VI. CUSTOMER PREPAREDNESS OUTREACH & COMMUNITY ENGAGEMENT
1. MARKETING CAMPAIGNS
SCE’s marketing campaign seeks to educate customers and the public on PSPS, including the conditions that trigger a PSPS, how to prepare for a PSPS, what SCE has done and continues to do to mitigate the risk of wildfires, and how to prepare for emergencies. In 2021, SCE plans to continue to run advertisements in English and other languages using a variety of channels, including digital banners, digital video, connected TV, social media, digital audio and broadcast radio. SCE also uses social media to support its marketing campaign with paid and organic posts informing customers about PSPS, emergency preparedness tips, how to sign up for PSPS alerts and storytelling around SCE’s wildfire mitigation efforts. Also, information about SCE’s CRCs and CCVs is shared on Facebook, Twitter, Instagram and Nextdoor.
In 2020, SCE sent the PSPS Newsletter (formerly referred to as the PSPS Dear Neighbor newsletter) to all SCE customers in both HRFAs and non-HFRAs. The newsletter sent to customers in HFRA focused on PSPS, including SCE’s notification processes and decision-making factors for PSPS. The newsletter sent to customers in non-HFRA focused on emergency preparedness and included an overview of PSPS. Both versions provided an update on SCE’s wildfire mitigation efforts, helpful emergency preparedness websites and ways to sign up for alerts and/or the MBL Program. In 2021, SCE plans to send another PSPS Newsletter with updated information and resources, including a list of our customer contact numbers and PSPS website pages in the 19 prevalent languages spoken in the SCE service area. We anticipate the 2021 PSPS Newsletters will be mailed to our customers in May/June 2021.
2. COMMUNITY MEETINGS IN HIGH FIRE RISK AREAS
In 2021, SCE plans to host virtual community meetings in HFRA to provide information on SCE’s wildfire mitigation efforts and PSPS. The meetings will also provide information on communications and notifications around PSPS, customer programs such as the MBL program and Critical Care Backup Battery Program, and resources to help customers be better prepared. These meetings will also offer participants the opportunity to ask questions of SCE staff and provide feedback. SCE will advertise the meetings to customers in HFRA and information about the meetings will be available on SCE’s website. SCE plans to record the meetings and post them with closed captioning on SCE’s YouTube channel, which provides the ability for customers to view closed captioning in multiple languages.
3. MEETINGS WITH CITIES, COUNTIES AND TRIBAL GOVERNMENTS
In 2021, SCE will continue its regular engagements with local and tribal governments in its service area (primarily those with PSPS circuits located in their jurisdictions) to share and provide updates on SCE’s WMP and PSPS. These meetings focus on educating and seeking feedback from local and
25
----------
» Aim of the task: The records above should be duplicated in full, exactly as given.

» Answer box:
VI. CUSTOMER PREPAREDNESS OUTREACH & COMMUNITY ENGAGEMENT
1. MARKETING CAMPAIGNS
SCE’s marketing campaign seeks to educate customers and the public on PSPS, including the conditions that trigger a PSPS, how to prepare for a PSPS, what SCE has done and continues to do to mitigate the risk of wildfires, and how to prepare for emergencies. In 2021, SCE plans to continue to run advertisements in English and other languages using a variety of channels, including digital banners, digital video, connected TV, social media, digital audio and broadcast radio. SCE also uses social media to support its marketing campaign with paid and organic posts informing customers about PSPS, emergency preparedness tips, how to sign up for PSPS alerts and storytelling around SCE’s wildfire mitigation efforts. Also, information about SCE’s CRCs and CCVs is shared on Facebook, Twitter, Instagram and Nextdoor.
In 2020, SCE sent the PSPS Newsletter (formerly referred to as the PSPS Dear Neighbor newsletter) to all SCE customers in both HRFAs and non-HFRAs. The newsletter sent to customers in HFRA focused on PSPS, including SCE’s notification processes and decision-making factors for PSPS. The newsletter sent to customers in non-HFRA focused on emergency preparedness and included an overview of PSPS. Both versions provided an update on SCE’s wildfire mitigation efforts, helpful emergency preparedness websites and ways to sign up for alerts and/or the MBL Program. In 2021, SCE plans to send another PSPS Newsletter with updated information and resources, including a list of our customer contact numbers and PSPS website pages in the 19 prevalent languages spoken in the SCE service area. We anticipate the 2021 PSPS Newsletters will be mailed to our customers in May/June 2021.
2. COMMUNITY MEETINGS IN HIGH FIRE RISK AREAS
In 2021, SCE plans to host virtual community meetings in HFRA to provide information on SCE’s wildfire mitigation efforts and PSPS. The meetings will also provide information on communications and notifications around PSPS, customer programs such as the MBL program and Critical Care Backup Battery Program, and resources to help customers be better prepared. These meetings will also offer participants the opportunity to ask questions of SCE staff and provide feedback. SCE will advertise the meetings to customers in HFRA and information about the meetings will be available on SCE’s website. SCE plans to record the meetings and post them with closed captioning on SCE’s YouTube channel, which provides the ability for customers to view closed captioning in multiple languages.
3. MEETINGS WITH CITIES, COUNTIES AND TRIBAL GOVERNMENTS
In 2021, SCE will continue its regular engagements with local and tribal governments in its service area (primarily those with PSPS circuits located in their jurisdictions) to share and provide updates on SCE’s WMP and PSPS. These meetings focus on educating and seeking feedback from local and
25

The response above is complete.